Motion: Movement of people often yields waste. The example above is full of motion waste — the product is picked up and put down excessively in the process.
Waiting: Waste happens when people, raw materials or product are idle. The product waits on racks for cleaning, then waits for the remainder of the day’s orders to be brought into the shipping warehouse. Crew members often wait for trailers or for instructions from supervisors on what to do next.
Overprocessing: Doing things beyond the needs of the customer is wasteful. This might be taking extra steps to clean the product beyond customer requirements, or searching the field to find the perfect product, rather than grabbing the first product that meets specifications of the customer.
Overproduction: Producing more than customers buy — or making it sooner than customers need it — are both forms of waste. Growing on speculation will naturally bring some overproduction and is a strategic choice you might find desirable. However, there can also be waste in your daily process. For example, when crews are pulling more product than is needed for a given order that is overproduction, which results in buildup of inventory.
Defects: Waste is made when a process has to be repeated or reworked; when a product must be fixed due to lack of information, standard work or knowledge about the process; and when mistakes occur. Waste is eliminated when the process is fixed, making it easy for people to do the right thing.
The goal of Lean is to eliminate as much waste as possible, in a way that respects the people working in the company. When you see any of the above in your business, you’ve just found an opportunity to learn and improve.

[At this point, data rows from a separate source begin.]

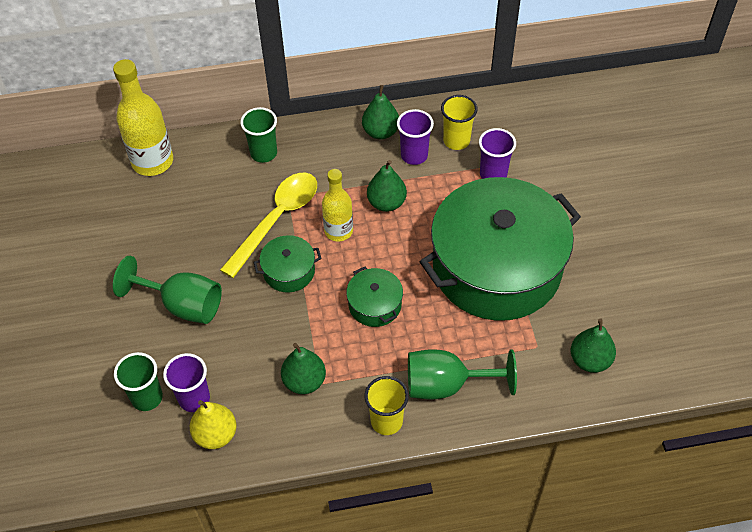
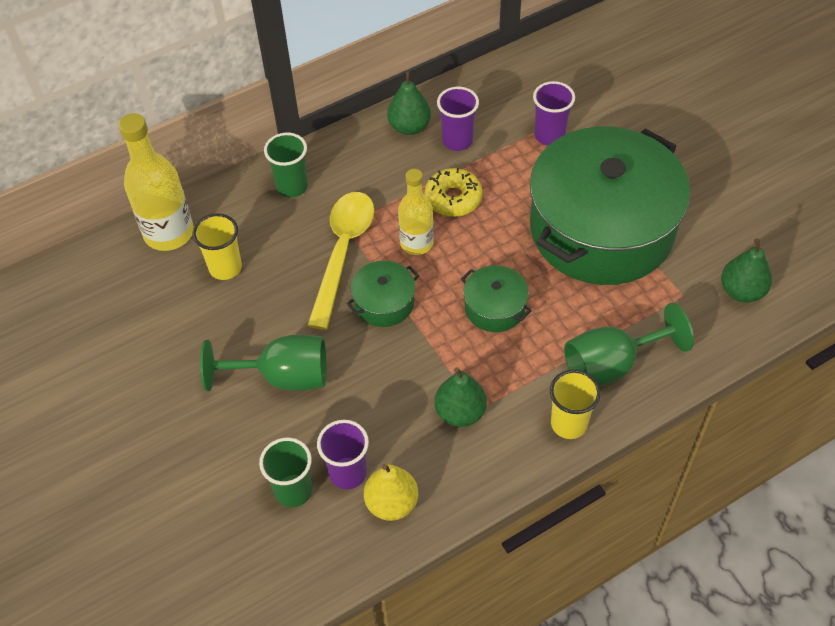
camera: 20 degrees left, 0 degrees up
(386, 203) = (453, 198): green pear -> yellow donut
(456, 141) = (494, 113): yellow cup -> yellow cup (225, 268)

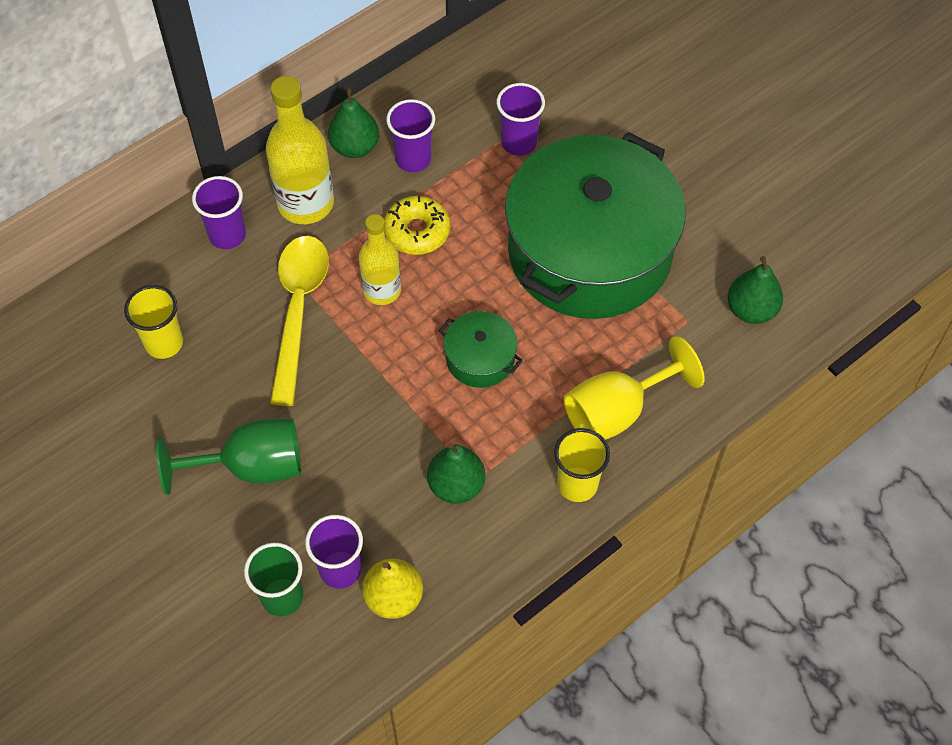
camera: 10 degrees left, 5 degrees up
(169, 233) = (90, 307): yellow bottle -> yellow bottle (305, 203)
(292, 187) = (227, 235): green cup -> purple cup
(384, 302) = (354, 366): green pot -> none
(611, 365) = (617, 411): green goblet -> yellow goblet

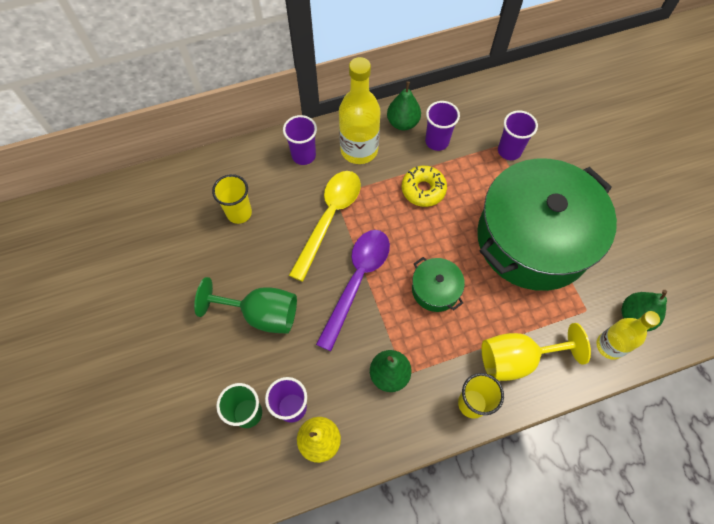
camera: 20 degrees right, 5 degrees up
(369, 381) = (357, 281): none -> purple spoon
(382, 290) = (387, 222): yellow bottle -> yellow bottle (609, 346)

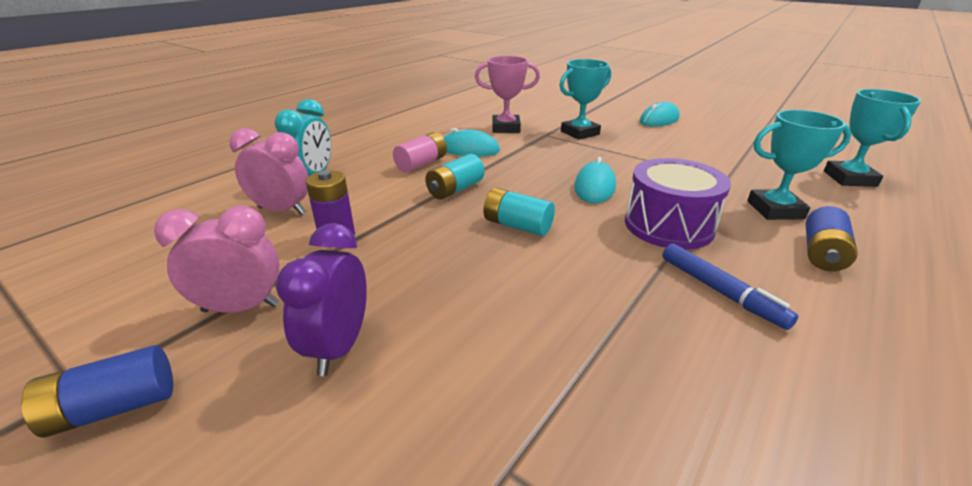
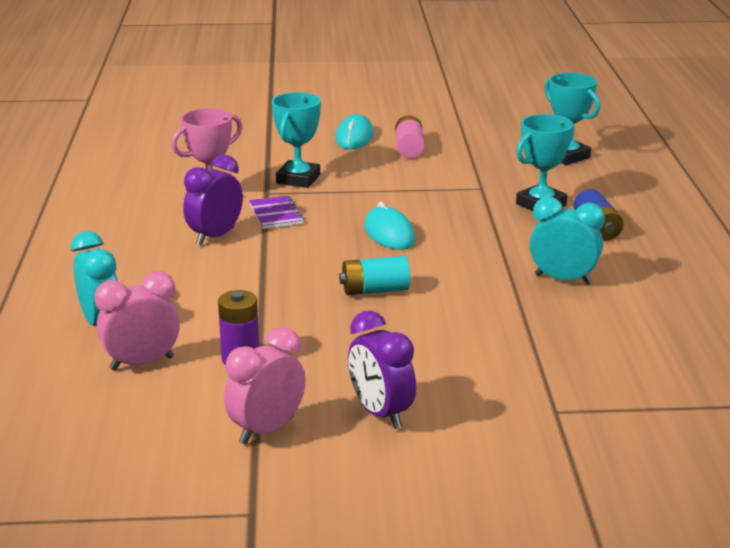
camera: 40 degrees left, 5 degrees down
(114, 407) = (299, 503): blue battery -> none
(421, 164) = (193, 269): pink battery -> pink battery (409, 148)
(455, 189) = (272, 281): turquoise battery -> none
(469, 149) = (215, 236): turquoise mouse -> purple clock
(530, 148) = (276, 214): none -> purple notebook
(668, 225) = (483, 246): purple drum -> none
(720, 292) = (563, 279): blue marker -> turquoise clock

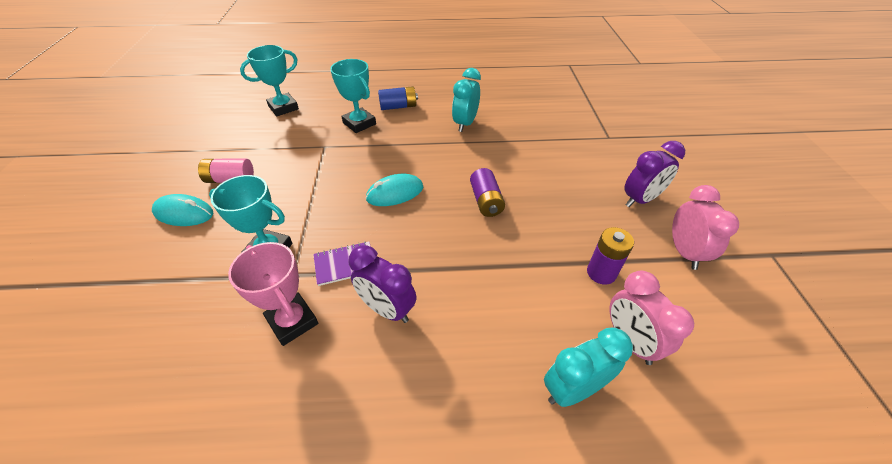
camera: 90 degrees left, 20 degrees up
(267, 430) = (684, 252): pink clock -> pink clock turned 135 degrees counterclockwise
(375, 290) = (486, 201): turquoise battery -> purple battery

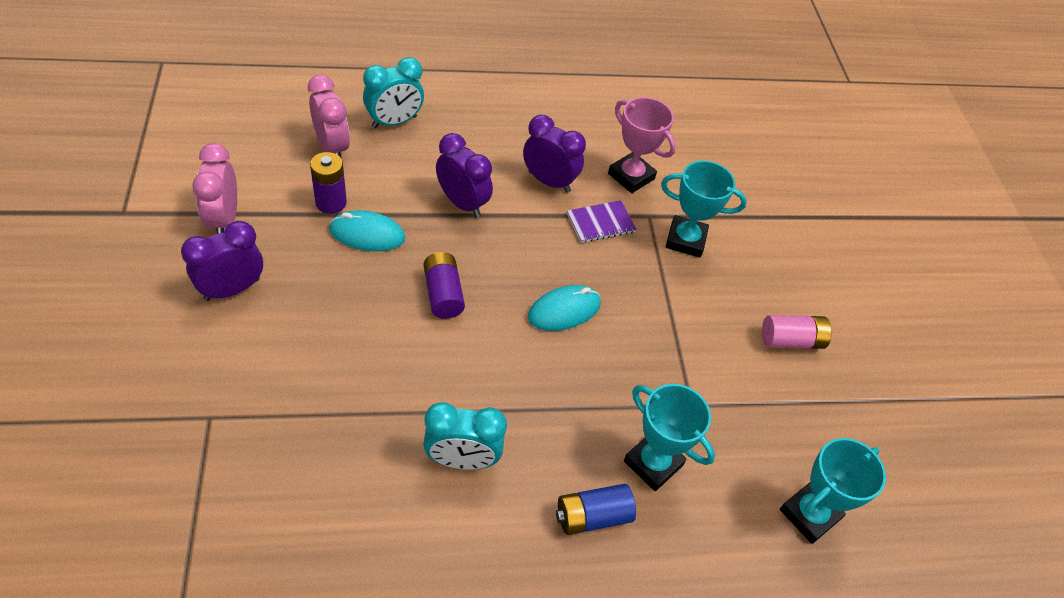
camera: 170 degrees right, 5 degrees up
(184, 213) = (810, 290): turquoise mouse -> turquoise mouse (367, 234)
(465, 124) = (462, 460): turquoise clock -> turquoise clock turned 75 degrees clockwise
(477, 278) = (462, 203): none -> purple clock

“Lean gives us the framework for improving productivity in our business,” said Mark Montville, nursery manager with PRT Oregon. “By looking at the seven wastes — and working to remove them — we are more productive and we give more value to our customer than ever before. By looking at value and waste from this perspective, I see new opportunities to improve this business every day.”
Nursery professionals must learn to “see” waste in its various forms before it can be removed or reduced. The Japanese have learned to go to the gemba — the place where the work is done — to see waste as it is happening. Approach the gemba with a learning attitude and appreciation for the people doing the work.
Lean is not a cost-reduction program or one-time “fix it” tactic, but a long-term perspective on how to do business with a disciplined structure for eliminating waste. With this perspective, go to the gemba today and see how much waste you can find! After all, the customer does not pay for waste; the grower does.